Una celda de SRAM guarda un bit con dos inversores que se alimentan el uno al otro. Cuanto más se «agarran» entre sí, más ruido aguantan sin volcarse — y eso se mide dibujando la curva de cada inversor contra la del otro: sale una mariposa, y el lado del mayor cuadrado que cabe dentro es el margen de ruido estático (SNM). Mueve los mandos y míralo encogerse.
La celda, transistor a transistor
M1/M2 y M3/M4 son los dos inversores; M5 y M6 son los transistores de acceso, que sólo conducen cuando la línea de palabra está activa. Pasa el ratón por cada uno para ver su papel.
La mariposa y el cuadrado
Abrir la palabra se come el 39 % del margen: de 398 mV reteniendo a 244 mV leyendo. Eso es el «read disturb».
De un margen a una memoria que funciona
Un margen de 200 mV no dice gran cosa por sí solo: lo que decide es cuántas desviaciones típicas caben dentro. Cada celda del chip sale un poco distinta, y basta que UNA falle para estropear la palabra. Por eso en memoria se habla de 6σ y no de «suficiente».
Esto es una ilustración, no un análisis. Supone que el margen se reparte como una campana y que las celdas fallan de forma independiente. Un estudio de verdad usa Monte-Carlo con los modelos de variabilidad de la fábrica, y la cola real no es una campana. Sirve para entender por qué el tamaño del array manda; no para decidir nada.
Los tres paneles usan modelos de primer orden y lo dicen en su sitio.
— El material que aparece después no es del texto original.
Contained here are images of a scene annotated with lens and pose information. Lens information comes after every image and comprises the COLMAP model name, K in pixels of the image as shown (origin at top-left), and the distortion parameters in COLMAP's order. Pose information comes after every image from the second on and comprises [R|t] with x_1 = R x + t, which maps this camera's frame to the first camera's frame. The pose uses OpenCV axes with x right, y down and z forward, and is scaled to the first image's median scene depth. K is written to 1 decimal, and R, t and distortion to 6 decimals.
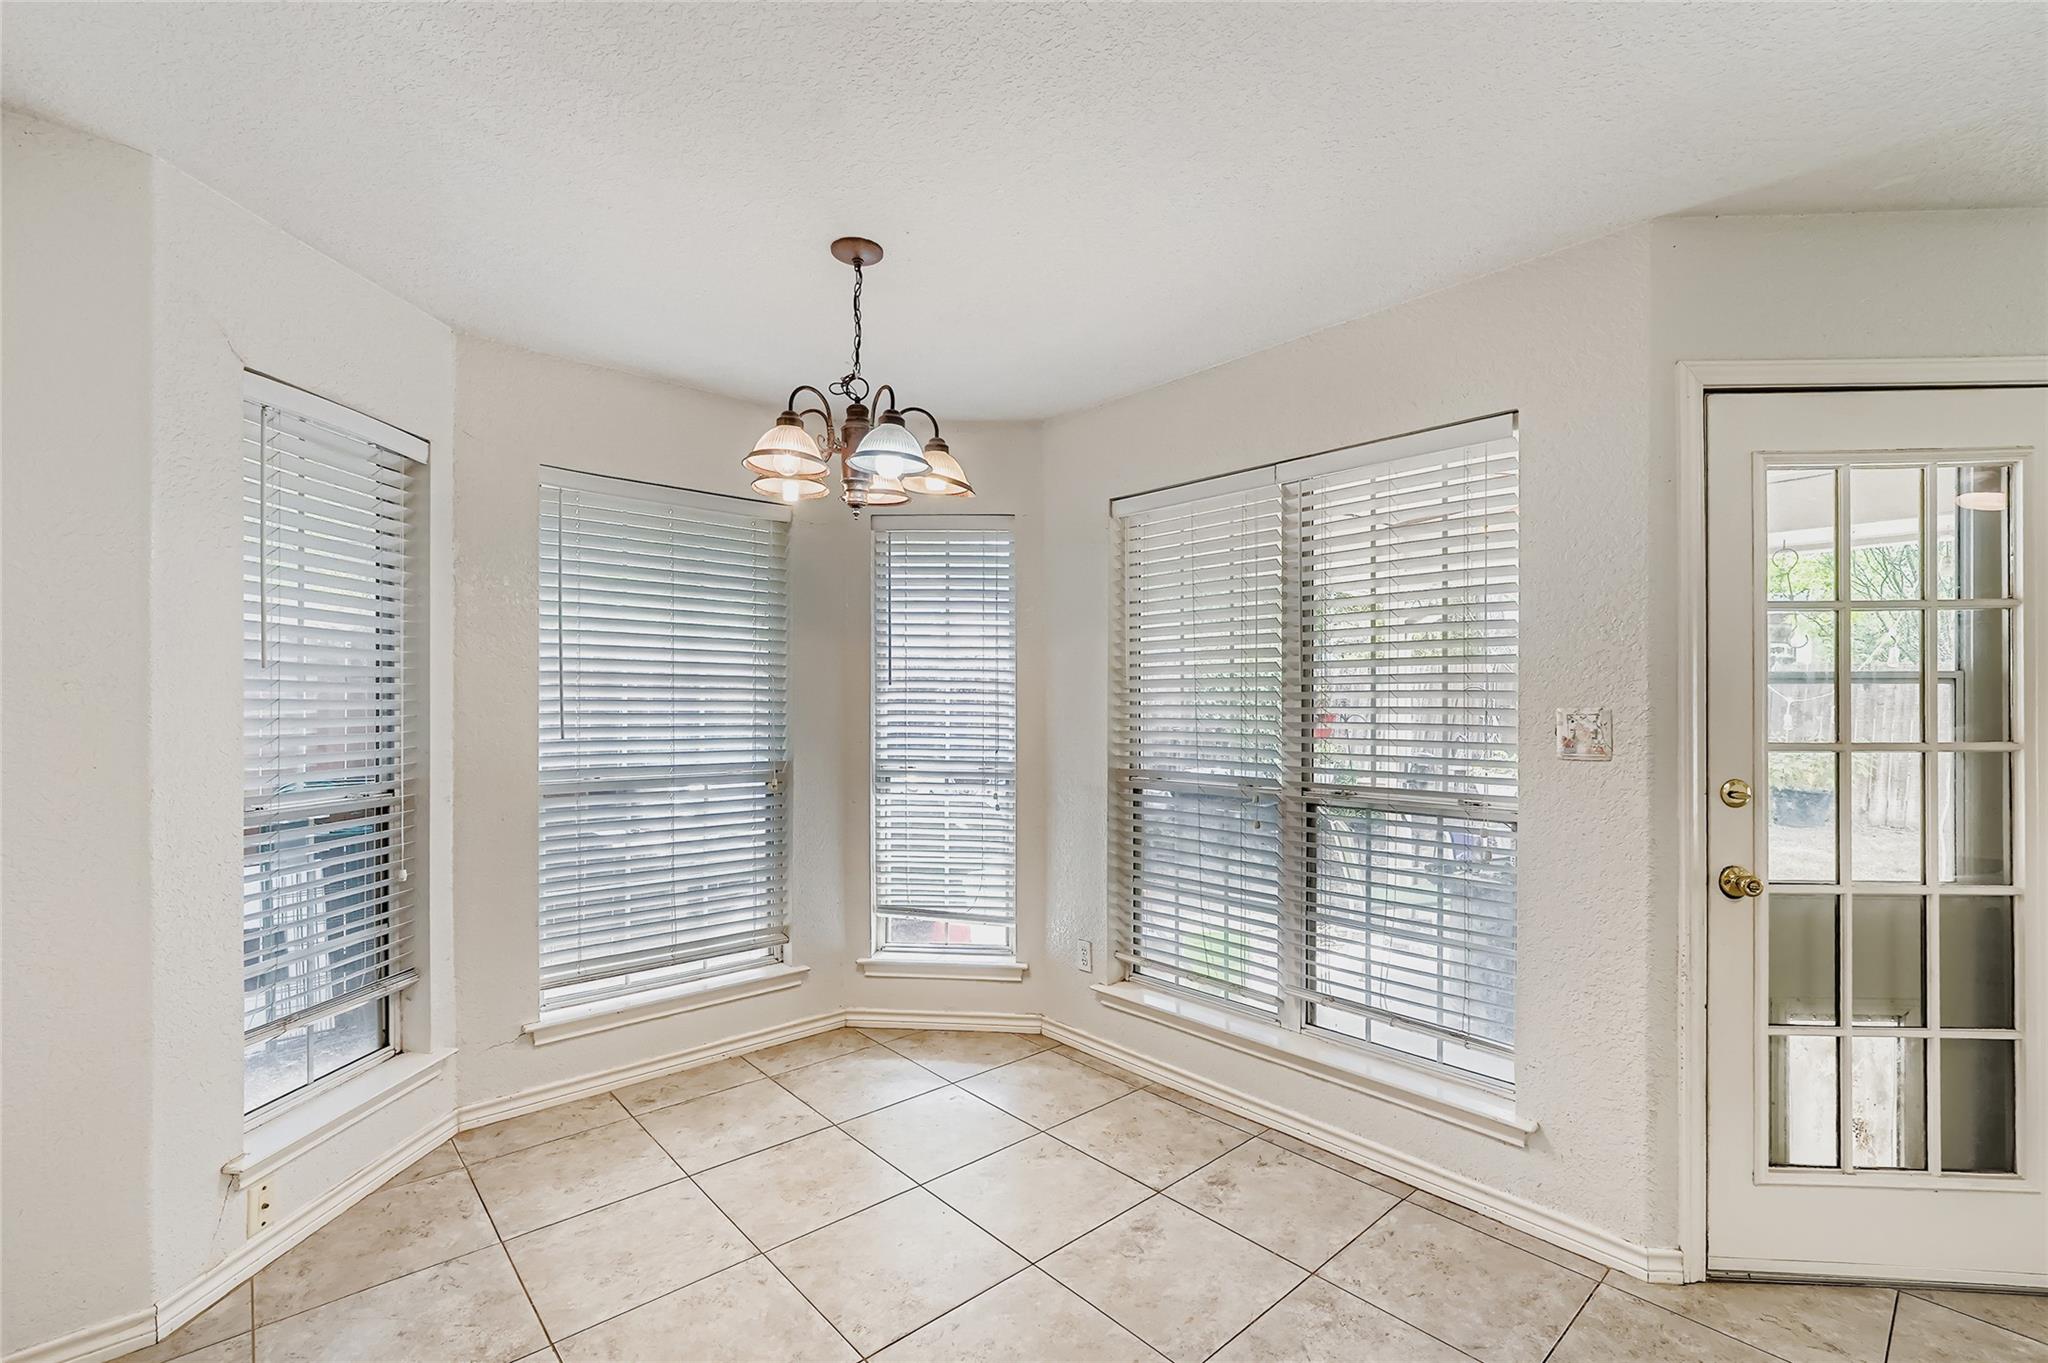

Aquí no hay comprobación de reglas de diseño, ni extracción de parásitos, ni colocación y rutado automáticos: eso es software profesional y no cabe —ni debe— en una pestaña del navegador. Para layout de verdad: Magic, OpenROAD o KLayout. Y si lo que quieres es dibujar el silicio capa a capa y verlo en corte, SiliWiz hace justo eso y lo hace bien.